Expression of IL-17 and its gene promoter methylation status are associated with the progression of chronic hepatitis B virus infection.
To explore interleukin-17 (IL-17) and its epigenetic regulation during the progression of chronic hepatitis B virus (HBV) infection.
A total of 162 patients with chronic HBV infection, including 75 with chronic hepatitis B (CHB), 54 with hepatitis B-associated liver cirrhosis and 33 with hepatitis B-associated hepatocellular carcinoma (HBV-HCC), were enrolled in this study. Thirty healthy adults of the same ethnicity were enrolled in the control group. Whole venous blood was obtained from the patients and normal controls (n = 30). Clinical and laboratory parameters were assessed, and we performed enzyme-linked immunosorbent assay and quantitative real-time PCR to measure the serum levels and relative mRNA expression of IL-17, respectively. IL-17 promoter methylation in peripheral blood mononuclear cells was assessed by methylation-specific PCR. We analyzed the serum and mRNA levels of IL-17 and IL-17 promoter methylation in the 4 groups as well as the effect of methylation on serum IL-17 levels. Correlations between the IL-17 promoter methylation status and clinical parameters were analyzed by Spearman correlation analysis.

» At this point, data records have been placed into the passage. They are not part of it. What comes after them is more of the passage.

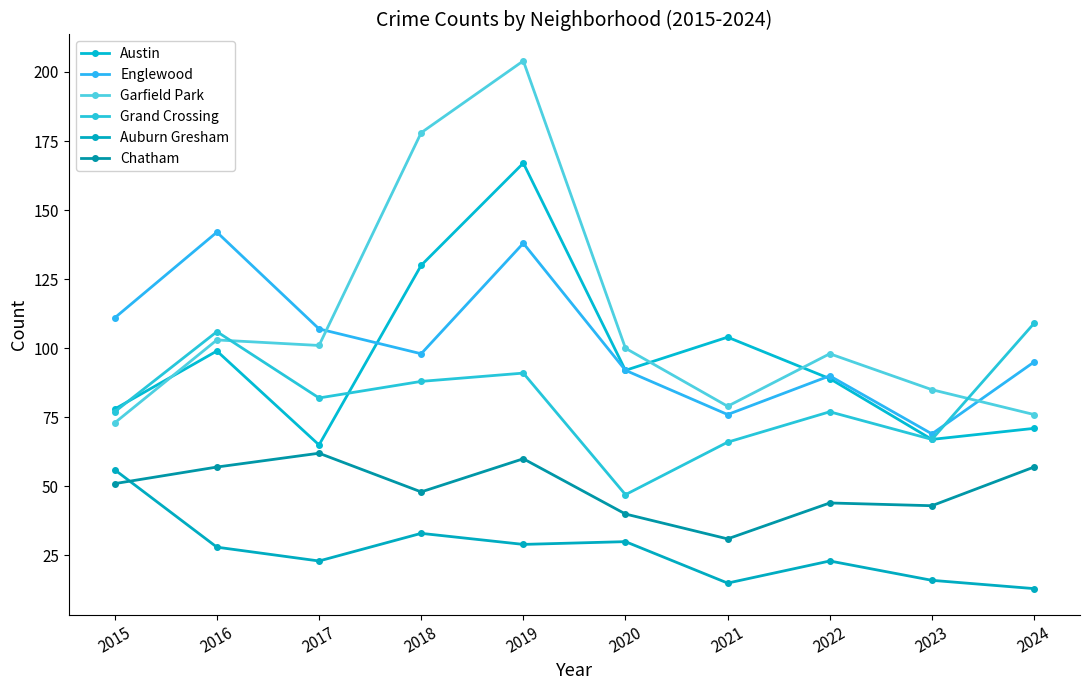

Which series has the widest spread of values?

Garfield Park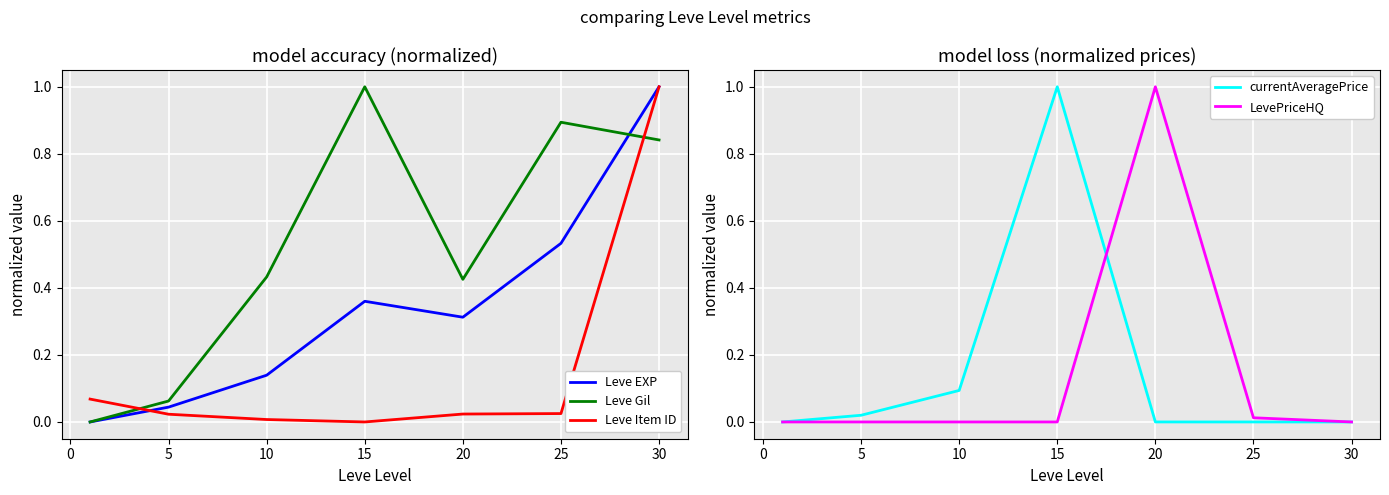

Is the value of Leve Gil at 10 greater than the value of Leve EXP at 30?

No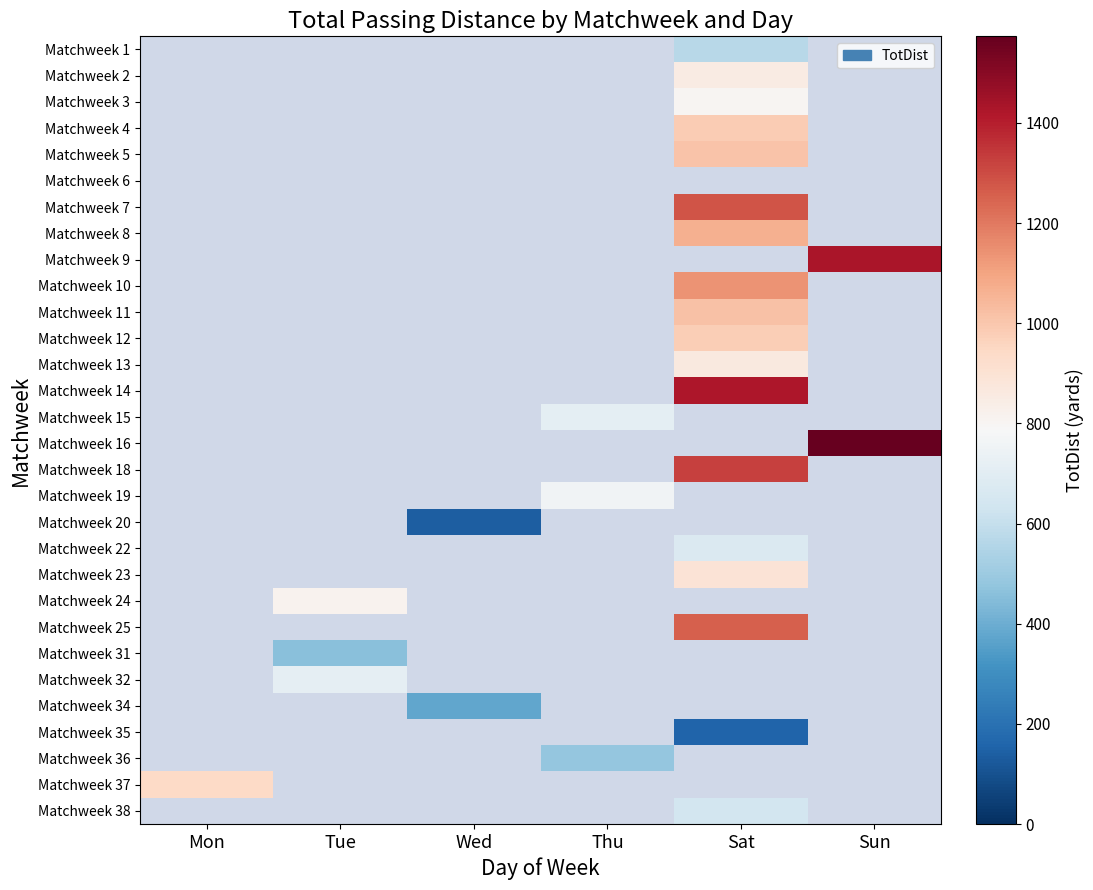

Is the value of Matchweek 7 at Tue greater than the value of Matchweek 22 at Wed?

No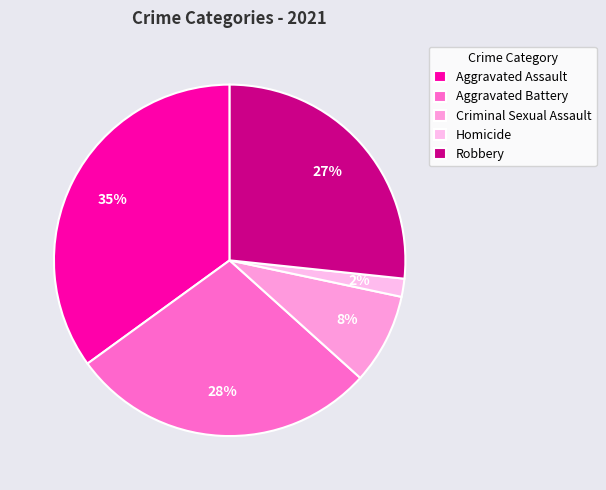

What is the largest slice in the pie chart?

Aggravated Assault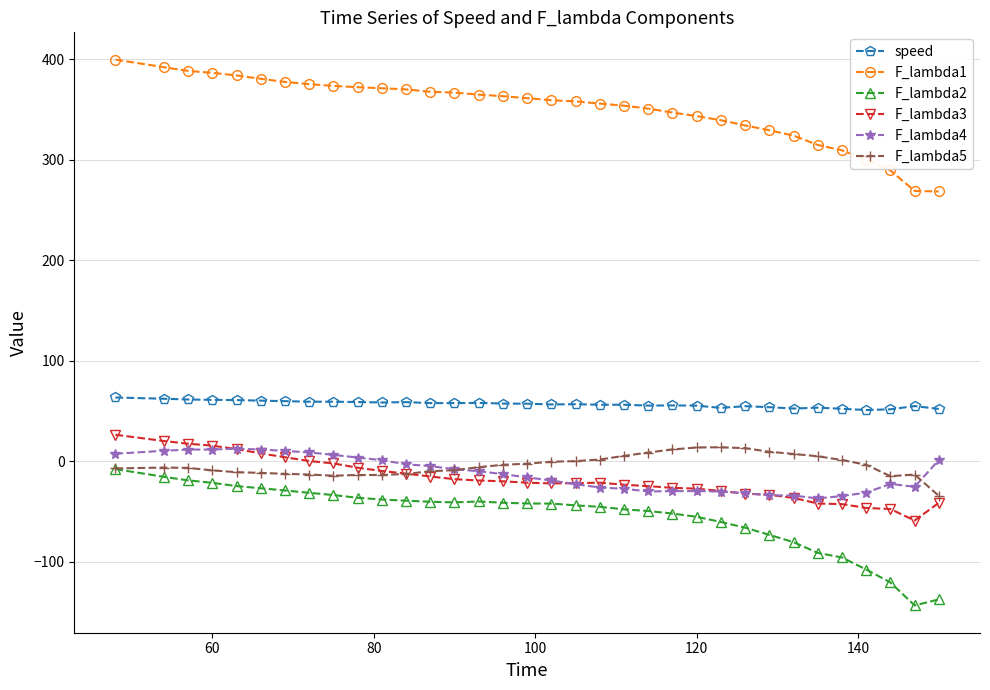

What is the average value of the F_lambda2 series?

-54.1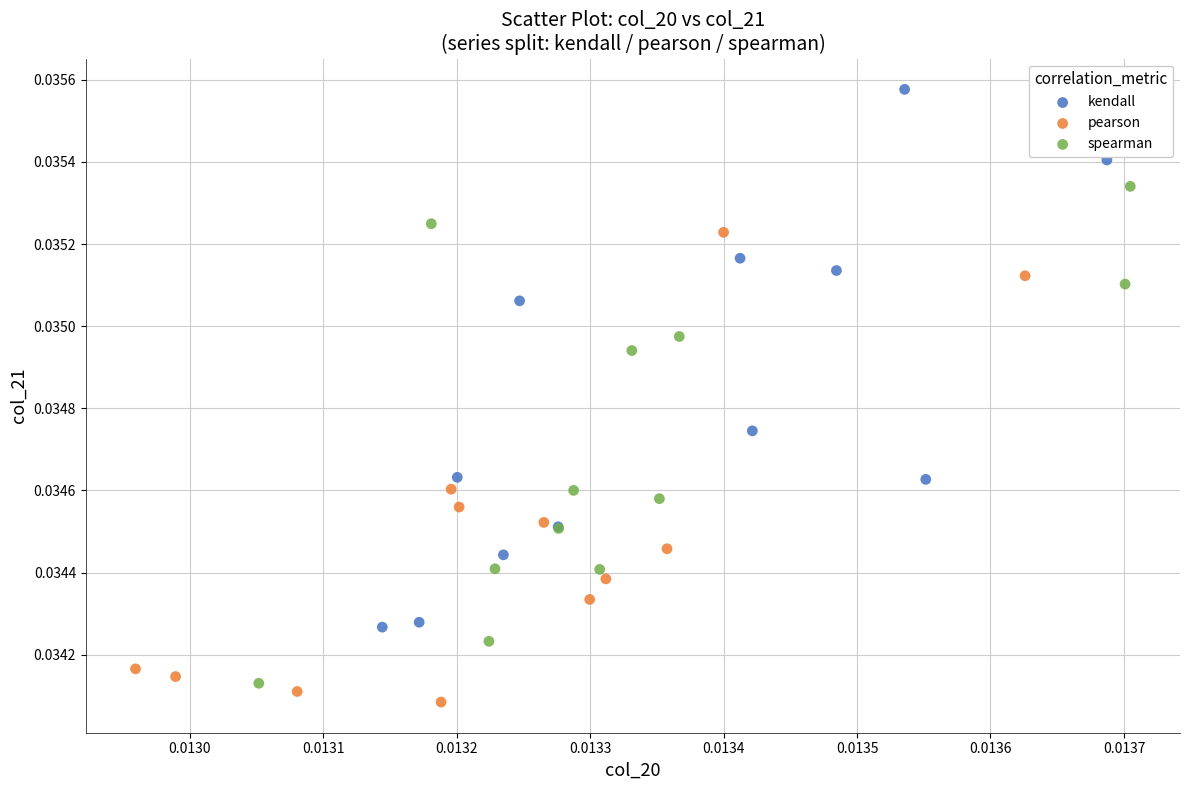

Which series has the largest Y range (max minus min)?

kendall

Compared to the normal control group, the patient groups exhibited significantly higher serum and relative mRNA levels of IL-17. The methylation distribution among the patients was significantly lower than that among the normal controls (P < .05), with the HBV-HCC group showing the lowest IL-17 gene methylation frequency. The average IL-17 promoter CG methylation level was negatively correlated with IL-17 mRNA expression (r = −0.39, P = .03), and negative correlations between IL-17 promoter methylation and prothrombin time activity (r = −0.585, P = .035), alanine aminotransferase (r = −0.522, P < .01), aspartate aminotransferase (r = −0.315, P < .05), and the model for end-stage liver disease score (r = −0.461, P < .05) were observed. IL-17 serum levels in the methylated-promoter groups were significantly lower than those in the unmethylated-promoter groups.
IL-17 expression and promoter methylation were associated with chronic HBV infection progression, especially in the HBV-HCC group. The IL-17 promoter status may help clinicians initiate the correct treatment strategy at the CHB stage.